§ Try it
Nothing but text lines should be duplicated: start with the first line of the listing below and stop after the line holding "деловая переписка на английском", omitting pictures.

Supplied data below:

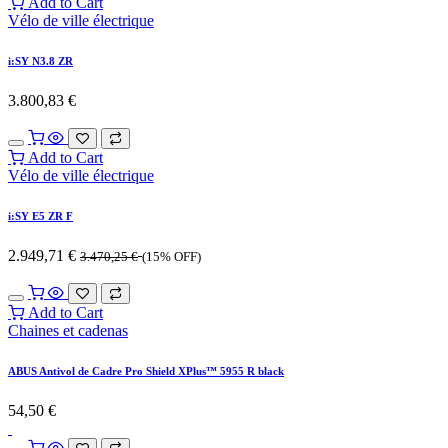
Add to Cart
Vélo de ville électrique
i:SY N3.8 ZR
3.800,83
€
Add to Cart
Vélo de ville électrique
i:SY E5 ZR F
2.949,71
€
3.470,25
€
(15% OFF)
Add to Cart
Chaines et cadenas
ABUS Antivol de Cadre Pro Shield XPlus™ 5955 R black
54,50
€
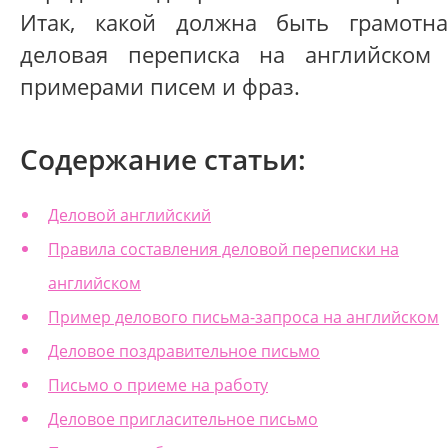
Итак, какой должна быть грамотна
деловая переписка на английском 
примерами писем и фраз.
Содержание статьи:
Деловой английский
Правила составления деловой переписки на
английском
Пример делового письма-запроса на английском
Деловое поздравительное письмо
Письмо о приеме на работу
Деловое пригласительное письмо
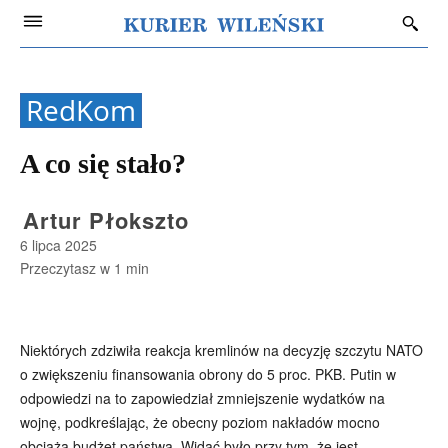
RedKom
A co się stało?
Artur Płokszto
6 lipca 2025
Przeczytasz w
1
min
Niektórych zdziwiła reakcja kremlinów na decyzję szczytu NATO
o zwiększeniu finansowania obrony do 5 proc. PKB. Putin w
odpowiedzi na to zapowiedział zmniejszenie wydatków na
wojnę, podkreślając, że obecny poziom nakładów mocno
obciąża budżet państwa. Widać było przy tym, że jest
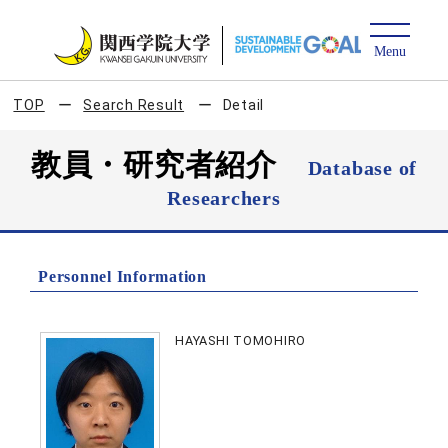
TOP
Search Result
Detail
教員・研究者紹介
Database of
Researchers
Personnel Information
HAYASHI TOMOHIRO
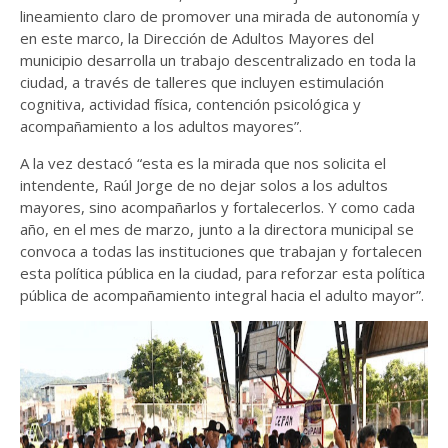
lineamiento claro de promover una mirada de autonomía y
en este marco, la Dirección de Adultos Mayores del
municipio desarrolla un trabajo descentralizado en toda la
ciudad, a través de talleres que incluyen estimulación
cognitiva, actividad física, contención psicológica y
acompañamiento a los adultos mayores”.
A la vez destacó “esta es la mirada que nos solicita el
intendente, Raúl Jorge de no dejar solos a los adultos
mayores, sino acompañarlos y fortalecerlos. Y como cada
año, en el mes de marzo, junto a la directora municipal se
convoca a todas las instituciones que trabajan y fortalecen
esta política pública en la ciudad, para reforzar esta política
pública de acompañamiento integral hacia el adulto mayor”.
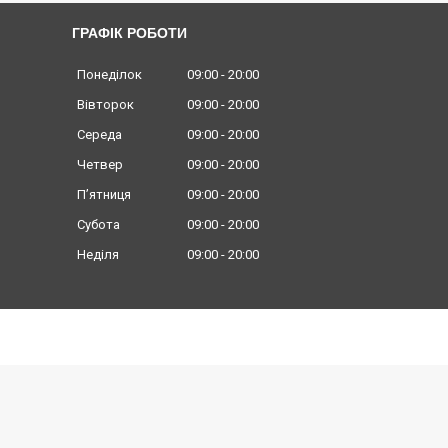
ГРАФІК РОБОТИ
Понеділок
09:00
20:00
Вівторок
09:00
20:00
Середа
09:00
20:00
Четвер
09:00
20:00
Пʼятниця
09:00
20:00
Субота
09:00
20:00
Неділя
09:00
20:00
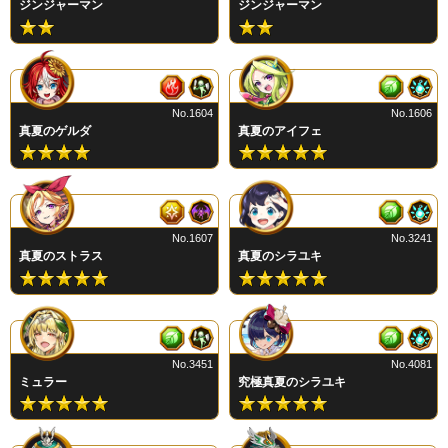
ジンジャーマン
ジンジャーマン
No.1604
No.1606
真夏のゲルダ
真夏のアイフェ
No.1607
No.3241
真夏のストラス
真夏のシラユキ
No.3451
No.4081
ミュラー
究極真夏のシラユキ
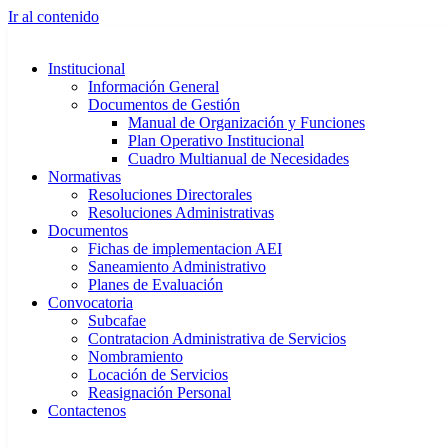
Ir al contenido
Institucional
Información General
Documentos de Gestión
Manual de Organización y Funciones
Plan Operativo Institucional
Cuadro Multianual de Necesidades
Normativas
Resoluciones Directorales
Resoluciones Administrativas
Documentos
Fichas de implementacion AEI
Saneamiento Administrativo
Planes de Evaluación
Convocatoria
Subcafae
Contratacion Administrativa de Servicios
Nombramiento
Locación de Servicios
Reasignación Personal
Contactenos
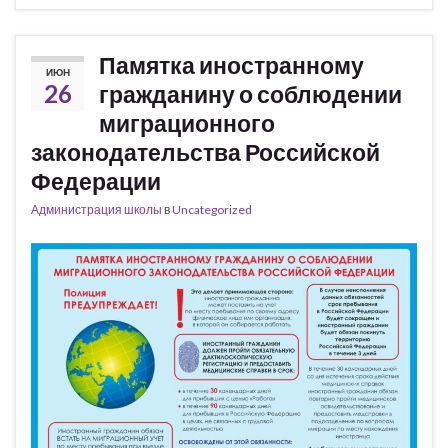
Памятка иностранному
ИЮН
26
гражданину о соблюдении
миграционного
законодательства Российской
Федерации
Администрация школы
в
Uncategorized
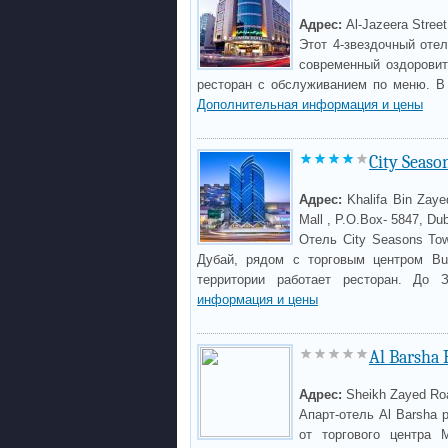
Адрес:
Al-Jazeera Stree
Этот 4-звездочный оте
современный оздоровит
ресторан с обслуживанием по меню. В
Дополнительная информация и цены
City Seaso
Адрес:
Khalifa Bin Zay
Mall , P.O.Box- 5847, Du
Отель City Seasons To
Дубай, рядом с торговым центром Bu
территории работает ресторан. До
информация и цены
Al Barsha
Адрес:
Sheikh Zayed Roa
Апарт-отель Al Barsha
от торгового центра M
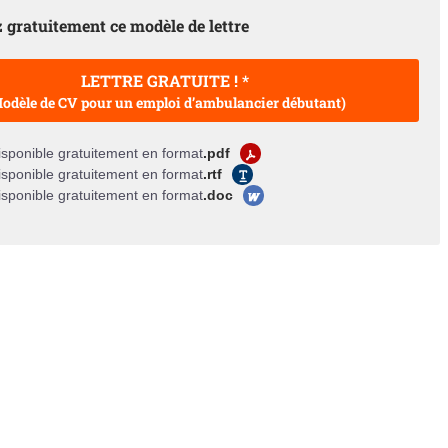
 gratuitement ce modèle de lettre
LETTRE GRATUITE ! *
odèle de CV pour un emploi d’ambulancier débutant)
sponible gratuitement en format
.pdf
sponible gratuitement en format
.rtf
sponible gratuitement en format
.doc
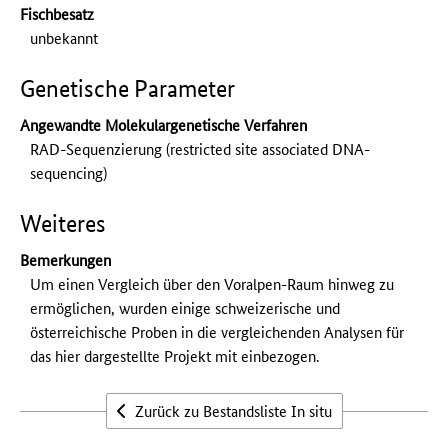
Fischbesatz
unbekannt
Genetische Parameter
Angewandte Molekulargenetische Verfahren
RAD-Sequenzierung (restricted site associated DNA-
sequencing)
Weiteres
Bemerkungen
Um einen Vergleich über den Voralpen-Raum hinweg zu
ermöglichen, wurden einige schweizerische und
österreichische Proben in die vergleichenden Analysen für
das hier dargestellte Projekt mit einbezogen.
Zurück zu Bestandsliste In situ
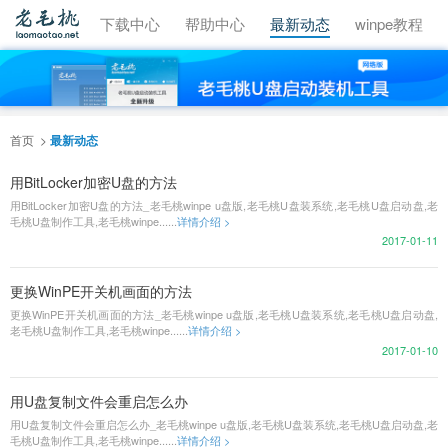
视频教程
下载中心
帮助中心
最新动态
winpe教程
首页
最新动态
用BitLocker加密U盘的方法
用BitLocker加密U盘的方法_老毛桃winpe u盘版,老毛桃U盘装系统,老毛桃U盘启动盘,老
毛桃U盘制作工具,老毛桃winpe......
详情介绍 >
2017-01-11
更换WinPE开关机画面的方法
更换WinPE开关机画面的方法_老毛桃winpe u盘版,老毛桃U盘装系统,老毛桃U盘启动盘,
老毛桃U盘制作工具,老毛桃winpe......
详情介绍 >
2017-01-10
用U盘复制文件会重启怎么办
用U盘复制文件会重启怎么办_老毛桃winpe u盘版,老毛桃U盘装系统,老毛桃U盘启动盘,老
毛桃U盘制作工具,老毛桃winpe......
详情介绍 >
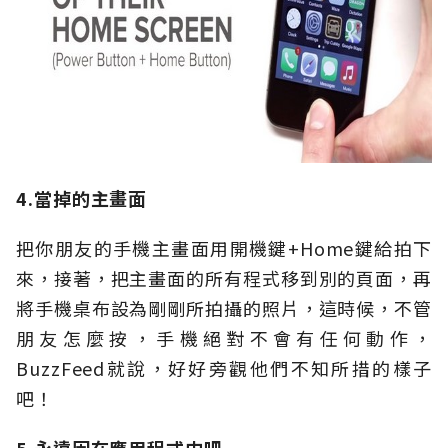
4.當掉的主畫面
把你朋友的手機主畫面用開機鍵+Home鍵給拍下
來，接著，把主畫面的所有程式移到別的頁面，再
將手機桌布設為剛剛所拍攝的照片，這時候，不管
朋友怎麼按，手機絕對不會有任何動作，
BuzzFeed就說，好好旁觀他們不知所措的樣子
吧！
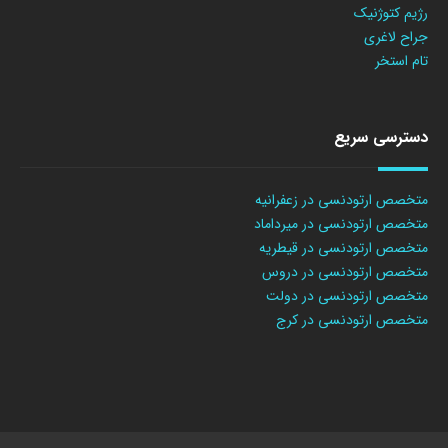
رژیم کتوژنیک
جراح لاغری
تام استخر
دسترسی سریع
متخصص ارتودنسی در زعفرانیه
متخصص ارتودنسی در میرداماد
متخصص ارتودنسی در قیطریه
متخصص ارتودنسی در دروس
متخصص ارتودنسی در دولت
متخصص ارتودنسی در کرج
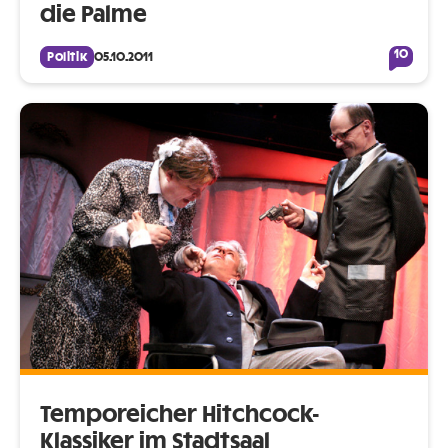
die Palme
10
Politik
05.10.2011
Temporeicher Hitchcock-
Klassiker im Stadtsaal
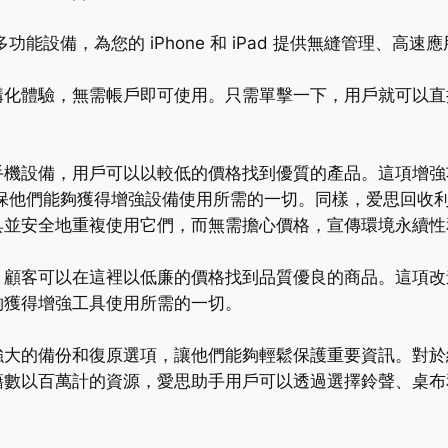
的多功能設備，為您的 iPhone 和 iPad 提供無縫管理、
構化體驗，無需帳戶即可使用。只需單擊一下，用戶就可以直
手機設備，用戶可以以較低的價格找到優質的產品。這項增強
，確保他們能夠獲得增強設備使用所需的一切。同樣，爱思回收
具並安全地重複使用它們，而無需擔心價格，宣傳環境永續性
，顧客可以在這裡以低廉的價格找到品質優良的商品。這項改
能夠獲得增強工具使用所需的一切。
大的備份和復原選項，讓他們能夠輕鬆保護重要資訊。對於經常
藉數以百萬計的資源，愛思助手用戶可以透過選擇鈴聲、桌布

End of Supplied data.

§ Result for this exercise
Add to Cart
Vélo de ville électrique
i:SY N3.8 ZR
3.800,83
€
Add to Cart
Vélo de ville électrique
i:SY E5 ZR F
2.949,71
€
3.470,25
€
(15% OFF)
Add to Cart
Chaines et cadenas
ABUS Antivol de Cadre Pro Shield XPlus™ 5955 R black
54,50
€
Итак, какой должна быть грамотна
деловая переписка на английском 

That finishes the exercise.